In a Facebook post that quickly went viral, Hall explained that asking for help wasn’t enough, and as soon as she stopped, help around the house dried up, too.
And so I've come to the conclusion that it's not your job to ask for help, it's not my job to write f***ing lists.. We have enough god dam jobs and teaching someone how to consider me and my ridiculous work load is not one of them.
Just do it.
The post was liked almost 200,000 times and shared 94,646 times, and lots of women wrote in to express support for her.
Simone Elle wrote:
My marriage counsellor had the motto "Nobody sits until everybody sits". If there was work to be done, and one partner was up, the other was also up, doing what needed to be done.
She couldn't save my marriage, but she taught me some awesome life lessons.
Ruther Harper agreed that you shouldn’t have to ask for help in the upkeep of a house that you share with others:
Yes! By asking for specific help, we are still carrying the mental load. And that's what we need to learn to share - the mental load. That's what weighs us down.

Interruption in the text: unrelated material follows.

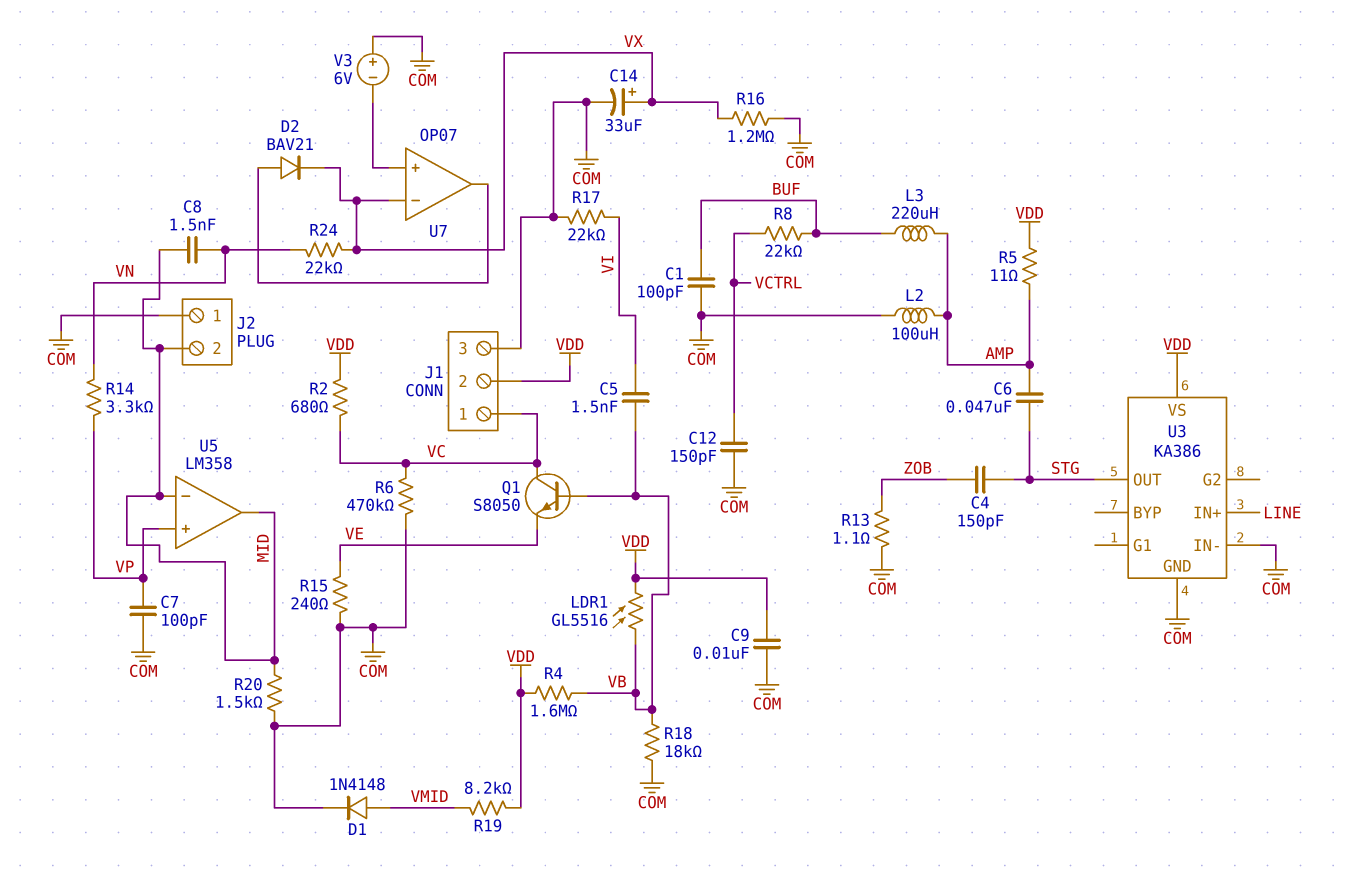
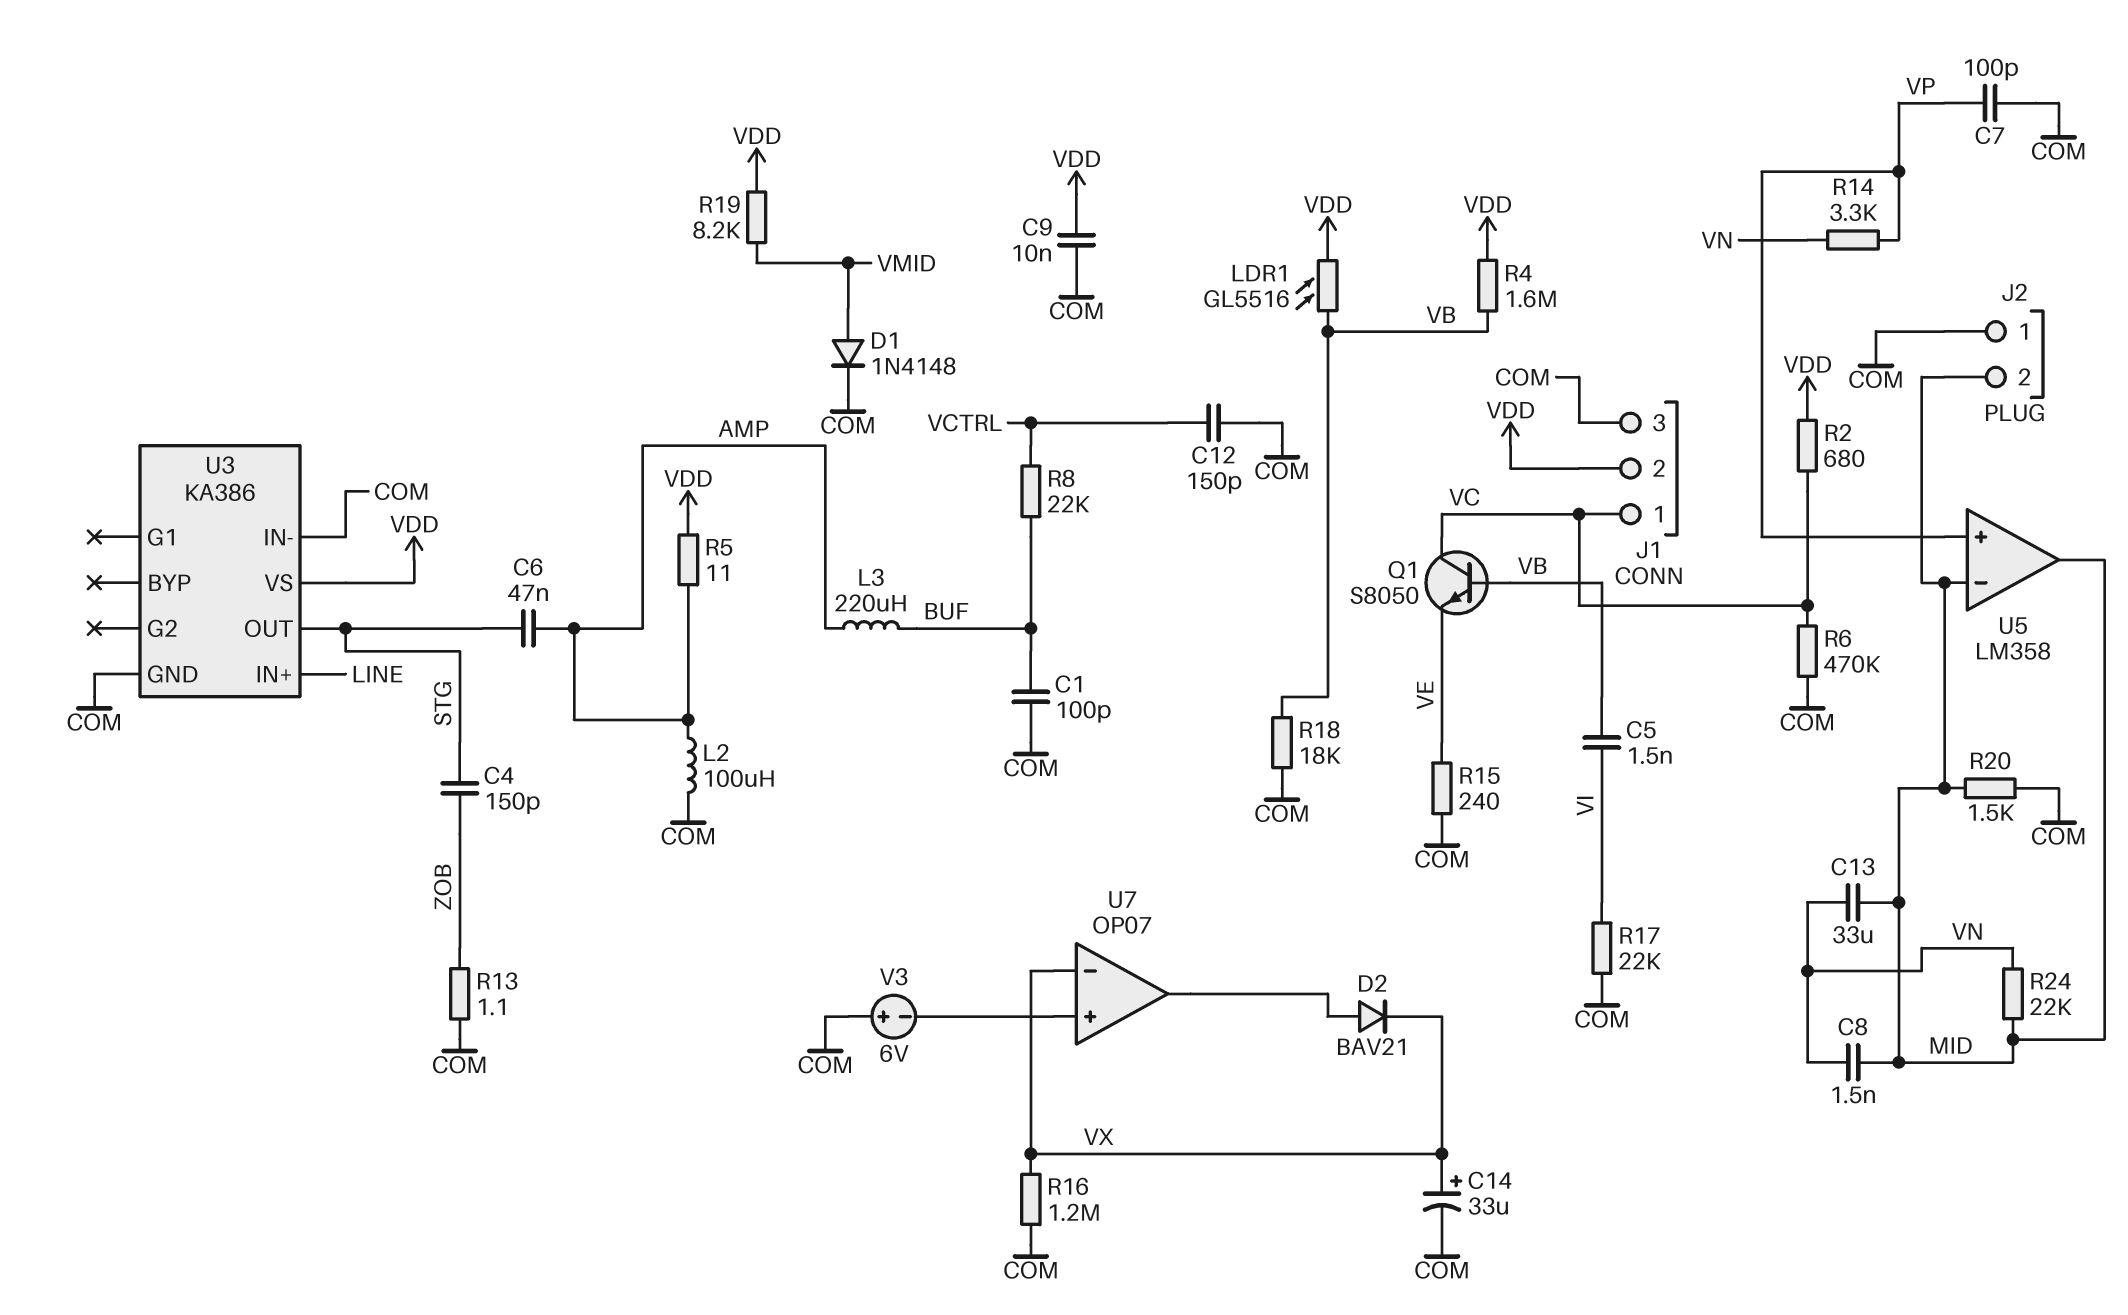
C13: none -> 33uF (MID, VN)
R24: 22k (VN, VX) -> 22k (MID, VN)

Emma Beth Cavalli also made an important point about semantics:
I actually find the term "helping out" incredibly annoying. That implies that everything is the woman's responsibility and the man is somehow doing her a favour by "helping".
No! The responsibility is shared between both partners and they should be working together equally. Similarly fathers do not "babysit" their children, it's called parenting.